Was ist ein Stollen? Ein längliches, mit Puderzucker bestäubtes Weihnachtsgebäck, das an einen verschneiten Eingang zum Bergwerk erinnert? Oder aber die aus Holz gefertigte Stützkonstruktion, die das Befahren des Bergwerks ermöglicht und sicherer macht?
Möglich ist beides, ohne aber dass es beim Weihnachtsstollen oder Bergbaustollen einen gemeinsamen Nenner gibt. Der weihnachtliche Stollen war ursprünglich ein schlichtes Fastengebäck, das erst im Laufe der Jahre durch Butter, Trockenfrüchte und Gewürze verfeinert wurde. Und auch in puncto Form stand ein anderer Gedanke im Vordergrund: der Stollen sollte das in Windeln gewickelte Christkind symbolisieren.

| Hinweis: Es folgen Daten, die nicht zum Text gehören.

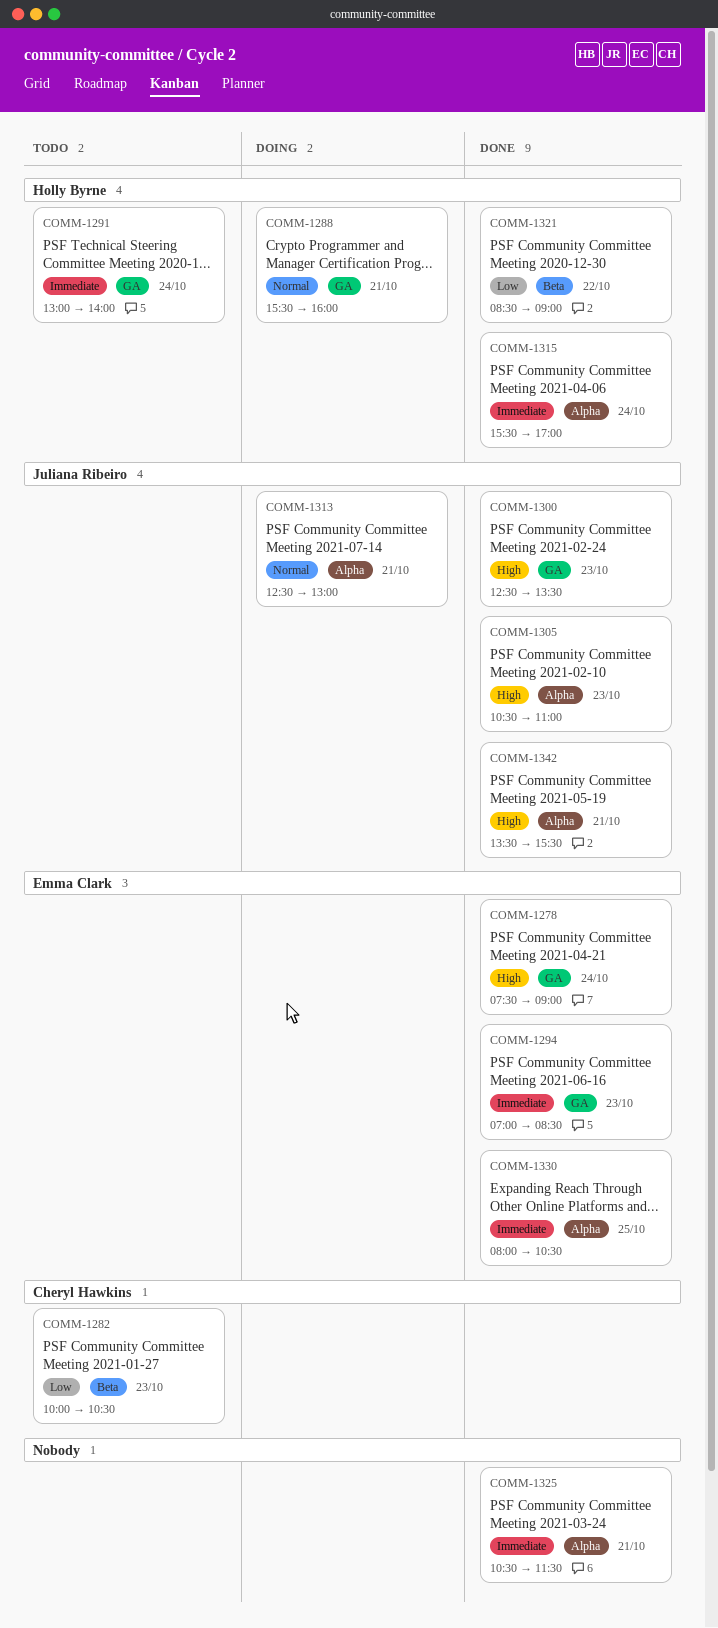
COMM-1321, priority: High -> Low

Mit dem Backen der Stollen wird typischerweise im Spätherbst begonnen. In einigen Orten des Erzgebirges hat es sich seit geraumer Zeit eingebürgert, das Gebäck im Bergbau-Stollen zu lagern. Allerdings nicht aus Gründen des Platzmangels in den Bäckereien. Vielmehr herrschen unter Tage die optimalen Bedingungen zum Reifen der Weihnachtsstollen. Bei gleichbleibenden 8 °C und einer Luftfeuchtigkeit von etwa 95 % können sich die Aromen der Zutaten des Weihnachtsstollens im Stollen bestens entfalten.

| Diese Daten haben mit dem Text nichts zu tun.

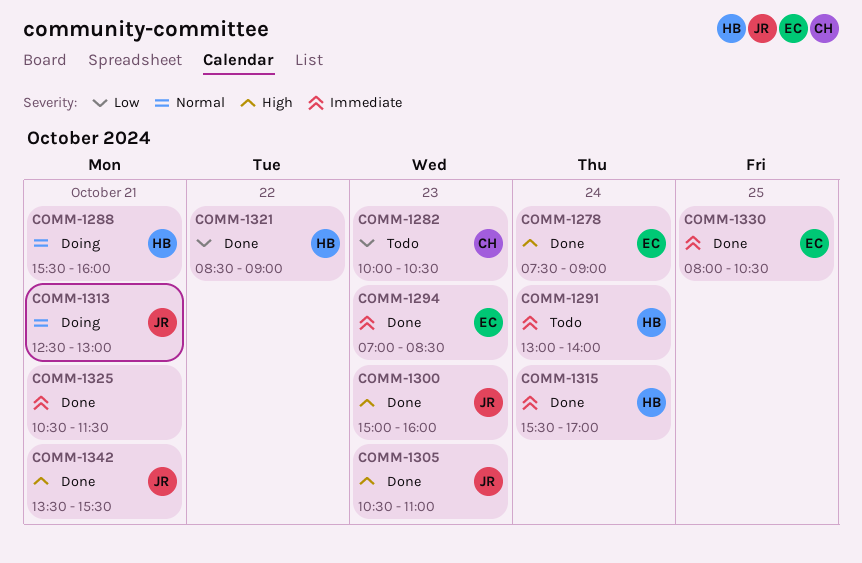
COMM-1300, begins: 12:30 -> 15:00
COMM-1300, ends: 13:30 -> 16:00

Den Höhepunkt und Abschluss der bergmännischen Weihnachtszeit stellt die Mettenschicht dar, die letzte Arbeitsschicht vor Weihnachten. Der Name bezieht sich allerdings nicht auf Mett, wo man meinen könnte, zur letzten Schicht gäbe es Mettbrötchen, sondern auf die an Heiligabend in der Kirche stattfindenden Christmette.
Der Beginn der Mettenschicht wird vom Steiger, dem Hauptverantwortlichen im Stollen, durch Klopfen verkündet. Die letzte Schicht unter Tage wird früher beendet, damit die Kumpel gemeinsam ins Huthaus – das Verwaltungsgebäude und Haus, wo Werkzeuge, Aufenthaltsräume und Wohnungen untergebracht sind, gehen und dort in weihnachtlicher Atmosphäre Bergmannslieder singen, das vergangene Jahr besprechen und den Verunglückten gedenken können.
Danach wird der Bergschmaus serviert: verschiedene herzhaft-deftige Gerichte, wie Kartoffeln, Sauerkraut und Bratwurst oder Brot mit Speck und Linsen.